Of course, The City Troll is the alter-ego Paul has created for himself, and his troll avatar is easily recognizable by the audience whenever Paul is feeling down or pathetic throughout the story. He’s about to turn twenty-six, and yet he still finds himself stuck in the same old rut, not getting any younger, and still single. It’s a feeling most of us can relate to, but keep in mind this graphic novel is not an autobiography of any sort.

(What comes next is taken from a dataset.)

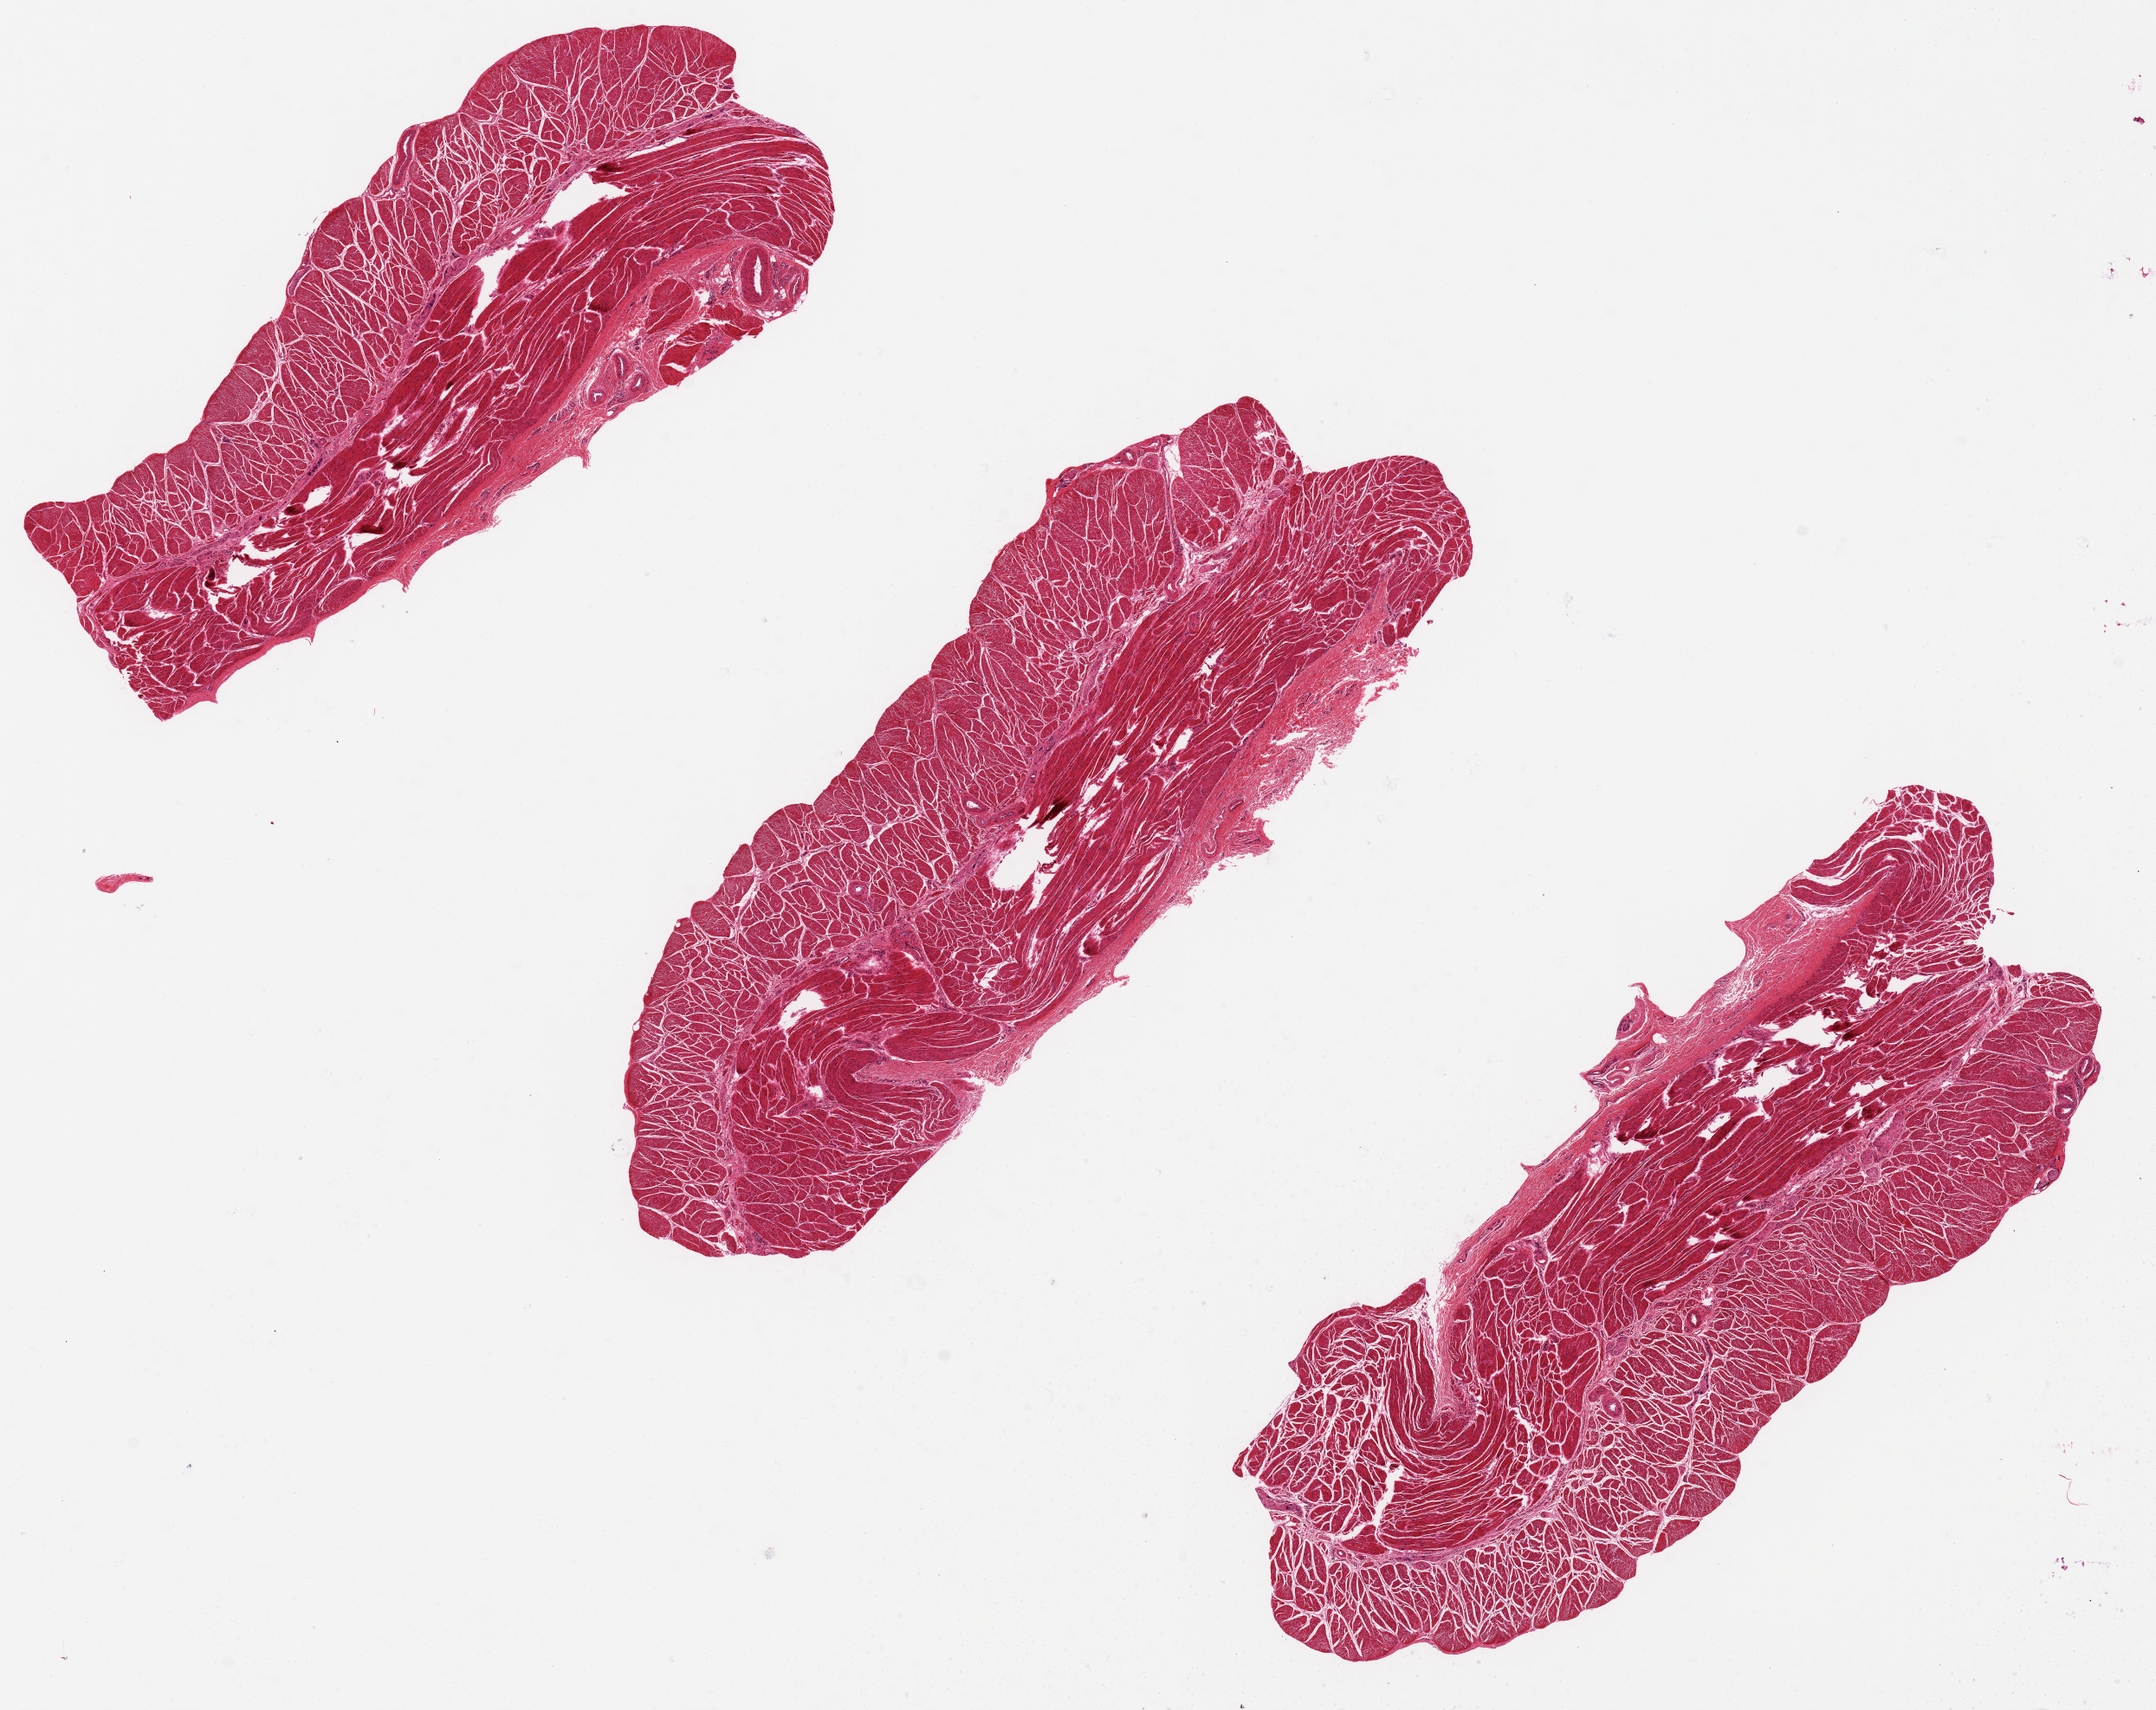
Digitized haematoxylin and eosin-stained section, whole scanned area (about 19.7 x 15.6 mm) shown as a low-resolution overview. PAXgene-fixed paraffin-embedded (PFPE) section. Target tissue: esophageal muscle. Donor tissue sample. Male donor.
Review note (as recorded): OK for analysis.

Paul has always felt the need to keep potential girlfriends away from Ian, because in the past the women become so smitten with Ian they just can’t control themselves around him, and another one bites the dust for poor Paul. When the mysterious Emily enters into their lives, a love-triangle starts to form, but this time Paul doesn’t feel like backing down. Emily makes him feel good about himself, and slowly he starts to emerge out of his City Troll shell, and starts enjoying life for a change. Of course, not everything lasts forever, and friendships are tested and hearts are broken by the end of the story.
When trying to describe Whitaker’s art style, it reminds me of a mixture of Jeffrey Brown and Kolbeinn Karlsson, with a little Bryan Lee O’Malley thrown in for good measure. The City Troll character is a beautifully rendered and jagged being, and I especially loved every time Paul would switch back and forth between himself and the Troll, flawlessly bringing the scene together every time.
This is Whitaker’s first graphic novel, and it definitely left me feeling astonished and impressed by the hard work he put into it. This came together over the years in his spare time, so with the final product being collected and finally released onto the masses, you can definitely see the passion and elbow grease he’s put into every page.
Along with the graphic novel, I also received some floppies of his earlier work, a colored print (which currently hangs in my room, awaiting a proper frame), and a sketch card featuring myself as a troll. I requested myself with a microphone and headphones, and he definitely delivered!
So if you’re looking for something on the other side of the superhero spectrum and enjoy independent works and slice-of-life stories, I highly recommend you check out The City Troll by Aaron Whitaker. I can’t wait to see what he comes up with next, but whatever it is, I’ll definitely back it if it’s on Kickstarter.